The climb had been an easy one. Too easy, she caught herself thinking-an odd thing to think. The broad, round, shallow-walled valley through which Ingold had led her most of the morning was smooth-floored, with an easy grade that would have made considerably better walking than the road below, were it not so badly overgrown. The wind that had tormented them on the long miles down from Karst was cut off here. The walls of the canyon, cliffs marching steadily back toward a tumbled pile of talus slopes and the sudden, dark ramparts of sky-gouging peaks, protected the place. In their shelter the air was warmer than she had encountered anywhere in the West of the World. But, though she was warm now for the first time in days, Gil found that the valley disconcerted her. The woods were too thick to be healthy, the air was too heavy, and the ground was too even underfoot. The clumps of dark, sullen trees that scattered the broad length of the valley seemed to hem her in with a labyrinth of shadow, guarding beneath their entangling boughs thin shreds of a night that never lifted.
"They're here," she whispered. "I know they are."

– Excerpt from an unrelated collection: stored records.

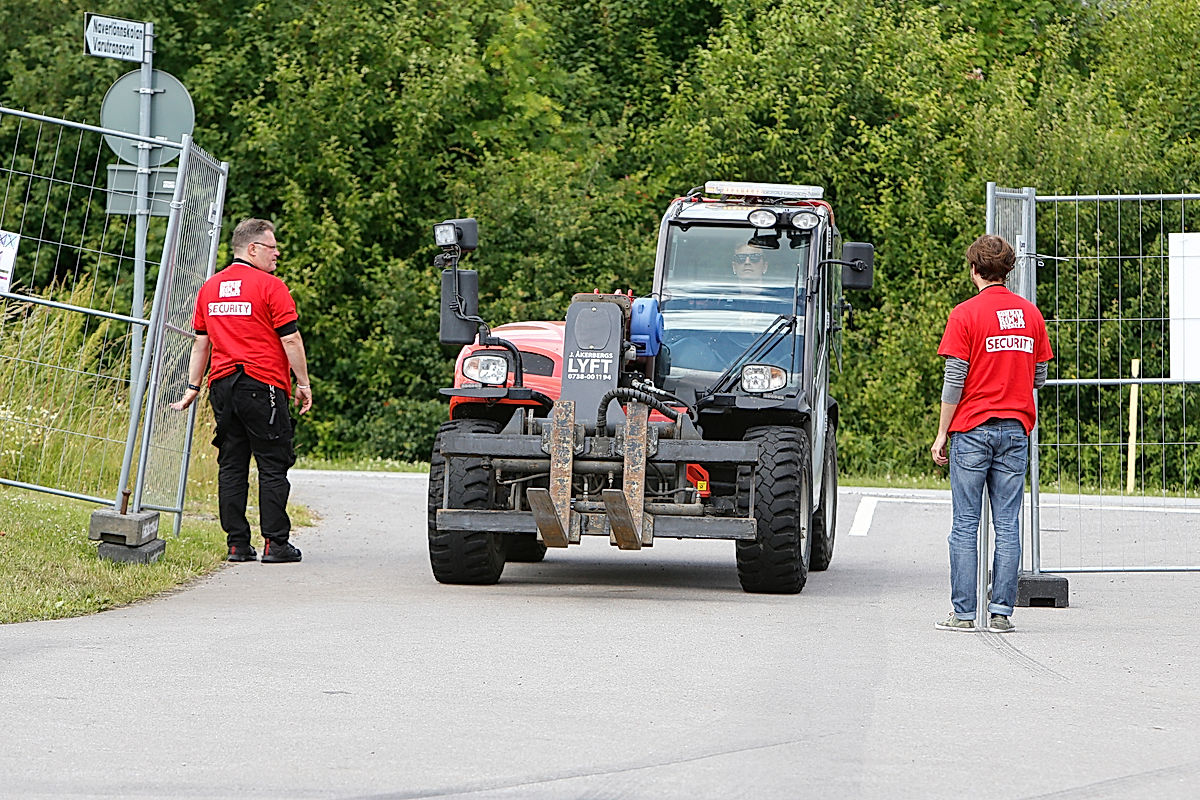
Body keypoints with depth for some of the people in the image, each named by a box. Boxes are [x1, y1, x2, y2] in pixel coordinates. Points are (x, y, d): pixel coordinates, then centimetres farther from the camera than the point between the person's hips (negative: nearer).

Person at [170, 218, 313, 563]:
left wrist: (193, 387, 20)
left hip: (222, 385, 6)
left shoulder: (210, 288, 12)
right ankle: (275, 544, -4)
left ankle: (237, 544, 5)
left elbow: (201, 341, 16)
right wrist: (303, 384, -1)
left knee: (231, 466, 7)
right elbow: (290, 340, -8)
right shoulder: (270, 287, -7)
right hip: (263, 384, -6)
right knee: (273, 466, -1)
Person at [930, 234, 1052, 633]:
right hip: (1016, 428, 4)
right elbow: (1039, 376, 12)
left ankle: (963, 612, -1)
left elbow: (954, 380, -8)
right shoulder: (1030, 314, 7)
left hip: (972, 428, -4)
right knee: (1008, 525, 4)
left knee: (965, 525, 0)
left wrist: (942, 434, -1)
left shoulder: (965, 315, -7)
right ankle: (1001, 611, 1)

Beside her, all but invisible in the shadows of the trees, Ingold nodded. Though it was not long after noon, the akin this valley seemed to play tricks with the sunlight. The thickness of the atmosphere dragged on Gil's lungs and, she had thought once or twice, on her mind as well.
"Can they be a danger to us even by daylight?"
"We know very little about the Dark, my dear," Ingold replied quietly. "All power has its limits, and we have seen that the power of the Dark grows with their numbers. We walk on a layer of ice that covers the depths of Hell. Tread carefully." Drawing his hood over his face, he moved forward, a wraith in the vaporous, leaden air.
As they climbed the valley, this sense that they were tampering in evil far beyond human ken grew upon her. There was something hellishly symmetrical about the valley, some persistent wrongness in the geology of the crowding, stratified rock of the cliffs that whispered warnings to Gil's mind. The land under their feet smoothed its way up over a great fault that cut the valley in half, with wild grape and a particularly tough-fibered species of ivy tangling over the break and the natural causeway that bridged it. Fossils Gil had seen on the stones of last night's campfire repeated themselves, peeking from broken rock-huge ferns, long-fingered marine weed, and the crawling things of times long past, trilobite and brachiopod, imprinted forever in the stamp of the slate. The ground seemed leveled by the passing feet of millions, hard as an ancient roadbed among its pathless labyrinth of crowding trees.
Ingold paused and turned to check their backtrail for what seemed like the hundredth time that day. Gil rubbed her aching eyes; she had snatched a few hours of sleep before setting out from the camp before dawn, but the lack of it was beginning to tell. Not, she reflected wryly, that she had gotten whole bunches of that particular commodity since this trail drive started. Some anomaly in the lay of the ground caught her attention, a stream bed that did not lie as it ought, a formation of rocks...
Looking back, she found she was alone. Momentary panic seized her. Even a few weeks ago she would have thrown caution to the winds and yelled for Ingold, even on the very doormat of the Dark. But living like a winter wolf and associating with the Icefalcon had altered her reactions, and she stood perfectly still, scanning the too regular landscape.
A hand touched her shoulder and she swung around. Ingold caught her wrist as her sword was half out of its scabbard. "Where did you go?" she whispered.
The wizard frowned. "I didn't go anywhere." His hand still on her wrist, he looked around them doubtfully.
"You sure as hell weren't here a minute ago."
"Hmm." He scratched thoughtfully at his scrubby beard. "Wait here," he said finally, "and watch me." With these words he released Gil's arm and walked away, his feet making barely a sound in the knee-deep jungles of undergrowth. Gil tried her best to watch him. Tired as she was with the weariness that seemed to have settled around her bones, she was certain she hadn't moved or shut her eyes. But somehow she lost sight of the wizard, in open ground, in the sunlight, without an inch of cover in yards.